Update am 11. Oktober 2018, 13:33

von Christian Feigl

Schwere Vorwürfe gegen Stadtamtsdirektor Wiedner. Am Neunkirchner Rathaus überschlugen sich am Donnerstag die Ereignisse:

Robert Wiedner und Bürgermeister Herbert Osterbauer  |  Archiv

Nachdem der Personalvertreter der Gewerkschaft, Harald Nemeth, am Dienstag Anzeige gegen Stadtamtsdirektor Robert Wiedner wegen Amtsmissbrauchs erstattet hatte, legte ÖVP-Bürgermeister Herbert Osterbauer seinem obersten Beamten nach einem klärenden Gespräch am Donnerstag nahe, einmal Resturlaub zu konsumieren: „Ohne ihn vorzuverurteilen, aber um  ihn vorerst aus der Schusslinie zu nehmen“, begründet der Stadtchef seine Entscheidung.

Harald Nemeth  |  Archiv

Bei den Vorwürfen des Amtsmissbrauches soll es sich um Datenweitergabe bei der Ausschreibung eines internen Postens im Rathaus gehandelt haben. Personalvertreter Harald Nemeth im Gespräch mit der NÖN: „Ein Mitarbeiter, der Auffälligkeiten entdeckt hat, hat sich an uns gewandt. Wir haben dann mit unseren Juristen Rücksprache gehalten und uns wurde gesagt, dass wir verpflichtet sind, den Fall zur Anzeige zu bringen.“

Laut Nemeth soll es schriftliche Beweise als auch Zeugenaussagen geben, die die Behauptungen untermauern. Offiziell wird es zwar von niemandem bestätigt, doch hinter vorgehaltener Hand war zu erfahren, dass Wiedner Daten an einen Mitbewerber für den Posten weitergegeben haben. Auch in einer zweiten Angelegenheit soll es Vorwürfe geben.

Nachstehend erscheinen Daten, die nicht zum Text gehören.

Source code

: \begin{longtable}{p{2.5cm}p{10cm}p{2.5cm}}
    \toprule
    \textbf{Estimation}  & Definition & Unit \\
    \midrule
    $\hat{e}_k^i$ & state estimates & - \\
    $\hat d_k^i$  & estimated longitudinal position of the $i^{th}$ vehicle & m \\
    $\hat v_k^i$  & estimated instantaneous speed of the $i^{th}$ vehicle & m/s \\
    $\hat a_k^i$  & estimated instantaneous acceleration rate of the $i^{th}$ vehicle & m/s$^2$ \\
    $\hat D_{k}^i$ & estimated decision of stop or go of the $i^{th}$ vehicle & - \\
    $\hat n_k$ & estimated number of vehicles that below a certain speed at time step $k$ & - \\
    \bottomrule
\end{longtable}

Bürgermeister Osterbauer glaubt aber, dass „alte Rechnungen beglichen werden!“: „Interessant, dass die Gewerkschaft gegen ein eigenes Mitglied Anzeige erstattet.“ Der Stadtchef selbst hofft auf rasche Klärung: „Natürlich gehört das juristisch abgeklärt und dann muss man die weiteren Schritte setzen. Vorerst gilt aber die Unschuldsvermutung“, betont er. Er persönlich glaube nicht, dass im Endeffekt etwas hängen bleiben werde.

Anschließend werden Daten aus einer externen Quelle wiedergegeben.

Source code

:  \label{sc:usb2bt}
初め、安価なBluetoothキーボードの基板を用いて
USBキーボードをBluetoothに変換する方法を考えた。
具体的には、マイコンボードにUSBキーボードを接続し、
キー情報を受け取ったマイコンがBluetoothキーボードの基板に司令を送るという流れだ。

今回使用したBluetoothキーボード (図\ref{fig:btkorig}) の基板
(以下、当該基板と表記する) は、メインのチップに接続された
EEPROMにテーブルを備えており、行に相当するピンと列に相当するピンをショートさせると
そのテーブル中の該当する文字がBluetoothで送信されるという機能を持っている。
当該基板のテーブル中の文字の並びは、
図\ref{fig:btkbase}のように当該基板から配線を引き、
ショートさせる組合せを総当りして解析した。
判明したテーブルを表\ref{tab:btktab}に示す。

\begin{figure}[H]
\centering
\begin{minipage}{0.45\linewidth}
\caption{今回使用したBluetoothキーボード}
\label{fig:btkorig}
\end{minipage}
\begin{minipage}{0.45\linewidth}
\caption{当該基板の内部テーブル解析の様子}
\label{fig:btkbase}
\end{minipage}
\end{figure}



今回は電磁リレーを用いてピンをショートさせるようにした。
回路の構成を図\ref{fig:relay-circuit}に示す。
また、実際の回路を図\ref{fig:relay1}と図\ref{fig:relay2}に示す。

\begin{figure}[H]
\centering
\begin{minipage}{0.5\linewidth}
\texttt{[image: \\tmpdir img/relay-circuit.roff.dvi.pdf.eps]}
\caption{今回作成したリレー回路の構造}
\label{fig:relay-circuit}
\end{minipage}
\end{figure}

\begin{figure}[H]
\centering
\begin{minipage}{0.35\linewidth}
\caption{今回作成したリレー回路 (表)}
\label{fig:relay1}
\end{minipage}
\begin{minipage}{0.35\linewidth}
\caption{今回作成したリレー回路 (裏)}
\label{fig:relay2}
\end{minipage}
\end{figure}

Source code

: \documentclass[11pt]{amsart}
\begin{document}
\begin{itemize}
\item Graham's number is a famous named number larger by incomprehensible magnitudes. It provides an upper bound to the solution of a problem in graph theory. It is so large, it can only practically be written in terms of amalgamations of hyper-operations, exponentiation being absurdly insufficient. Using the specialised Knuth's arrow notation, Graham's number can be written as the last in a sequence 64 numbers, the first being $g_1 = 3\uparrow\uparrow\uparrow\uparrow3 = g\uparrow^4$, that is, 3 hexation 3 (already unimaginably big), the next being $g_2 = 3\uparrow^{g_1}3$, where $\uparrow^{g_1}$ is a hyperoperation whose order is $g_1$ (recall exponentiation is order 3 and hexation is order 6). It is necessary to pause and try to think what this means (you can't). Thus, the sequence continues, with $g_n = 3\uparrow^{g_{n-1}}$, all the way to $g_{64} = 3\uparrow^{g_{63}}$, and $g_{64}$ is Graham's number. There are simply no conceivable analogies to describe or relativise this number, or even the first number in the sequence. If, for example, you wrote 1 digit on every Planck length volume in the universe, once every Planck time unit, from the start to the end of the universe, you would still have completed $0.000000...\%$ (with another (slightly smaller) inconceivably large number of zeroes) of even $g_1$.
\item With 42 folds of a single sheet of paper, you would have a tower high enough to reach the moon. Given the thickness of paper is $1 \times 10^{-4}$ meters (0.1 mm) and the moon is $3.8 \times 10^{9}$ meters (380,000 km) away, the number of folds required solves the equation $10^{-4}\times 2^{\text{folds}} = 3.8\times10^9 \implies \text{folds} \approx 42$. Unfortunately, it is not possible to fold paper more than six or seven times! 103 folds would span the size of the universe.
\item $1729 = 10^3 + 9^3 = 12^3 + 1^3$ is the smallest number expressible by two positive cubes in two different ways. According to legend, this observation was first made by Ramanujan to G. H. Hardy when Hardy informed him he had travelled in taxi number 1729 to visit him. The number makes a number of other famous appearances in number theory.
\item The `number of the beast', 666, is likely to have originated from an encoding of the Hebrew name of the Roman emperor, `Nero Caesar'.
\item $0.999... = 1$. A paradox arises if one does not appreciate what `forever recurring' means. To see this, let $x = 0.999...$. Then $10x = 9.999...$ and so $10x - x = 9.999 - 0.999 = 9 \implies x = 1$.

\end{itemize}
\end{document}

Nemeth: „Jetzt ist einmal die Staatsanwaltschaft am Zug!“ Er hatte gestern auch noch ein Telefongespräch mit Wiedner: „Er hat mich angerufen und gesagt, dass er gerade über unsere Aktivitäten informiert wurde und gefragt, ob er als Mitglied auch juristischen Beistand unsererseits bekommt, was ich ihm zugesichert habe!“

Wiedner konnte von der NÖN für eine Stellungnahme nicht erreicht werden. Aktuelle Entwicklungen in der Causa werden an dieser Stelle ergänzt.